Shortly after the Home Office made their decision, they were moved to Yarl’s Wood Immigration Removal Centre in Bedfordshire on 21 February, where they were to be kept until their flight from Manchester on the evening of 28 February.
Satkunarajah recounted the removal process to The Guardian, saying: “We were handed the refusal letter, which states: ‘You do not have a right to appeal or administrative review against the decision to refuse your application.’
“We were taken home straight away to pack a bag and taken to Caernarfon police station. My mother and I were separated and put into two cells.” Shortly afterward, they were transported to Yarl’s Wood.
In the wake of the events, a campaign was initiated, calling for a reversal of the Home Office’s decision. Tens of thousands of people got on board the campaign, including academics, students, church leaders and several politicians, including the MP of the student’s area. An accompanying petition was signed by over 140,000 people.

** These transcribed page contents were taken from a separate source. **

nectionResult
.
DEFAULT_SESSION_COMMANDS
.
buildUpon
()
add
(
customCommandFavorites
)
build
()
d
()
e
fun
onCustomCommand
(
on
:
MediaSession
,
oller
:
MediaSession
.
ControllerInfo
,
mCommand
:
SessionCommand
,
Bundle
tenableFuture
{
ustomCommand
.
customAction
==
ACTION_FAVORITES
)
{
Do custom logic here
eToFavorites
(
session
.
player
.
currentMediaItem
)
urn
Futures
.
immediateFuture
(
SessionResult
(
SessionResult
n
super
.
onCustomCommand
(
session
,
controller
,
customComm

The Home Office’s decision has been deferred, not overturned. Thus, the future of the case is unclear. Satkunarajah, who is on track to graduate with a first-class degree in three months’ time is unsure if she will be allowed to complete her studies. However, she is back on campus and has resumed her studies for the time being.
Her legal team wrote to the Home Office stating why Satkunarajah and Roshan should be allowed to remain in the UK. The government must now swiftly decide whether to carry out the removal or overturn their decision. If they decide to pursue the deportation, Satkunarajah’s lawyers will likely request a judicial review.
Satkunarajah’s lawyer, Raja Uruthiravinayagan, of Duncan Lewis Solicitors, said to The Guardian: “It appears that these positive developments came about only because this case has seen a groundswell of public opinion and made a clarion call to the secretary of state. We hope that the secretary of state has not taken these steps with the view to temporarily assuage public outrage.
“We are inviting the secretary of state to restore a modicum of justice and fairness in our broken system and grant our client and her mother a more stable form of leave to remain in the United Kingdom on a long-term basis.”
The Student spoke to Patrick Garratt, Edinburgh University Students’ Association Vice President Academic Affairs, about the circumstances.
“The near deportation of Shiromini highlights how ruthless the Home Office can prove to be,” Garratt remarked.
“The Home Office now emphasises how individuals who are deported can make ‘out-of-country’ appeals to return to the UK.
“However, it has created the conditions for an uncompassionate approach to supporting those individuals who are living in the UK, by making it immensely difficult for them to appeal whilst they are in the UK.
“The operation of institutions like Yarl’s Wood Immigration Removal Centre is emblematic of how the UK Government can dehumanise immigrants and asylum seekers.”